Der zweite Punkt betrifft die Optik. Ich habe mich für die matt schwarze Variante entschieden, weil sie mir besonders gut gefällt und zu nahezu jeder Rahmenfarbe passt. Allerdings entstehen durch das Einsetzen in den Flaschenhalter mit der Zeit sichtbare Streifen, wodurch die Flasche schneller Gebrauchsspuren zeigt. Nach dem Reinigen sieht sie zwar wieder etwas besser aus, ganz verschwinden die Spuren aber nicht.
Wer lieber etwas Farbe mag, muss sich darüber vermutlich weniger Gedanken machen. Von anderen KEEGO Nutzern habe ich gehört, dass die farbigen Modelle unempfindlicher sein sollen.
Ein kleiner Nachteil gegenüber transparenten Trinkflaschen bleibt außerdem, dass man unterwegs nicht auf einen Blick erkennen kann, wie viel man bereits getrunken hat oder wie viel Flüssigkeit noch in der Flasche ist.

Mein Fazit

Mit 44,90 € für das große Modell ist die KEEGO sicherlich keine günstige Trinkflasche.
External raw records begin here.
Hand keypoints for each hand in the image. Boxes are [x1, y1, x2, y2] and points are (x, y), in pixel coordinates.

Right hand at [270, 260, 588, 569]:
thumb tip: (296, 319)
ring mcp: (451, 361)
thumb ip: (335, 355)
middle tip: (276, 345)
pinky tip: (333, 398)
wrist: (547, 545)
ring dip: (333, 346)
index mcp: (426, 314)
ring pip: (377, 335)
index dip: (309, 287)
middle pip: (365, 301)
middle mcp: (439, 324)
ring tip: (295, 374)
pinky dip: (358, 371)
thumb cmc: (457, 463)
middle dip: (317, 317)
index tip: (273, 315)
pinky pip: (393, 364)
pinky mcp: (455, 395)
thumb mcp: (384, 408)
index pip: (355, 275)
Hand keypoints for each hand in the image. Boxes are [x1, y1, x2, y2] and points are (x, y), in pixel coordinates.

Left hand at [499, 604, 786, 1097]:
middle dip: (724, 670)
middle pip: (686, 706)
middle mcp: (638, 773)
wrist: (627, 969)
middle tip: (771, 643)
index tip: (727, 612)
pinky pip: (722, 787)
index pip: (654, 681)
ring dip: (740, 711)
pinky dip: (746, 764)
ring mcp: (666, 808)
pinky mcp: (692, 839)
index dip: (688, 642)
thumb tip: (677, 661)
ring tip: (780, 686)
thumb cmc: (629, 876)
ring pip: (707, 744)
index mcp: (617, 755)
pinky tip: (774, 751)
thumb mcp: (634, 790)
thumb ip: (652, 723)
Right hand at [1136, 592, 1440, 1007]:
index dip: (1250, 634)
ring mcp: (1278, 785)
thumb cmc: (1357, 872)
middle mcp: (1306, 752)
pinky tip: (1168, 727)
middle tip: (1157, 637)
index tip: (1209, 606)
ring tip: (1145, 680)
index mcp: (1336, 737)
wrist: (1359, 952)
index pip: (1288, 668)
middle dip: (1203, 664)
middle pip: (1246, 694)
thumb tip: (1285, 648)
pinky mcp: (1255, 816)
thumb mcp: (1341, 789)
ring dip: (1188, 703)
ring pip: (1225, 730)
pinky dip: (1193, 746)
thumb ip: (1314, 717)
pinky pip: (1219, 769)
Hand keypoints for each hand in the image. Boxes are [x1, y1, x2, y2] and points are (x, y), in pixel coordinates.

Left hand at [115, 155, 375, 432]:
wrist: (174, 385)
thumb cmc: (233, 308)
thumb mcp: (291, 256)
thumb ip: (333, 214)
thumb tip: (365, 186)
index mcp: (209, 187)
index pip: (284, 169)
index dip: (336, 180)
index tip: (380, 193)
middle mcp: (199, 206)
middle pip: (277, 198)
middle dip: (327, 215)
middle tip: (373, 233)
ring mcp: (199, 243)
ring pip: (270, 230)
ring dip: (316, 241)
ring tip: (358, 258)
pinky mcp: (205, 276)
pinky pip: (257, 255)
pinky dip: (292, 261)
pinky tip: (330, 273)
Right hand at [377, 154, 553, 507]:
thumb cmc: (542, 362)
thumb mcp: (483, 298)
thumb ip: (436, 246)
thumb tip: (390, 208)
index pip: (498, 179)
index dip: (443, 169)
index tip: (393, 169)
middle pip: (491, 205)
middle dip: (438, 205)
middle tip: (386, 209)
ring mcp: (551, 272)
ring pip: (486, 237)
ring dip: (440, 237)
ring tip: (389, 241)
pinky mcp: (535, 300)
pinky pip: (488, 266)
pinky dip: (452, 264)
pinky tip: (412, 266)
Dafür wird sie in Deutschland produziert, ist vollständig recyclingfähig und soll laut Hersteller im Durchschnitt fünfmal so lange im Einsatz sein wie vergleichbare Sportflaschen. Für mich persönlich überwiegen die Vorteile. Das Getränk behält seinen unverfälschten Geschmack, die Reinigung ist sehr unkompliziert und vor allem gibt mir die Titanbeschichtung ein gutes Gefühl. Gerade weil das Thema Mikroplastik immer präsenter wird, trinke ich lieber aus einer Flasche, bei der mein Getränk nicht mit Kunststoff in Berührung kommt. Ich jedenfalls würde mich wieder für die KEEGO entscheiden. Nach mehr als drei Monaten im Einsatz ist sie für mich zu einem festen Begleiter auf meinen Radtouren geworden.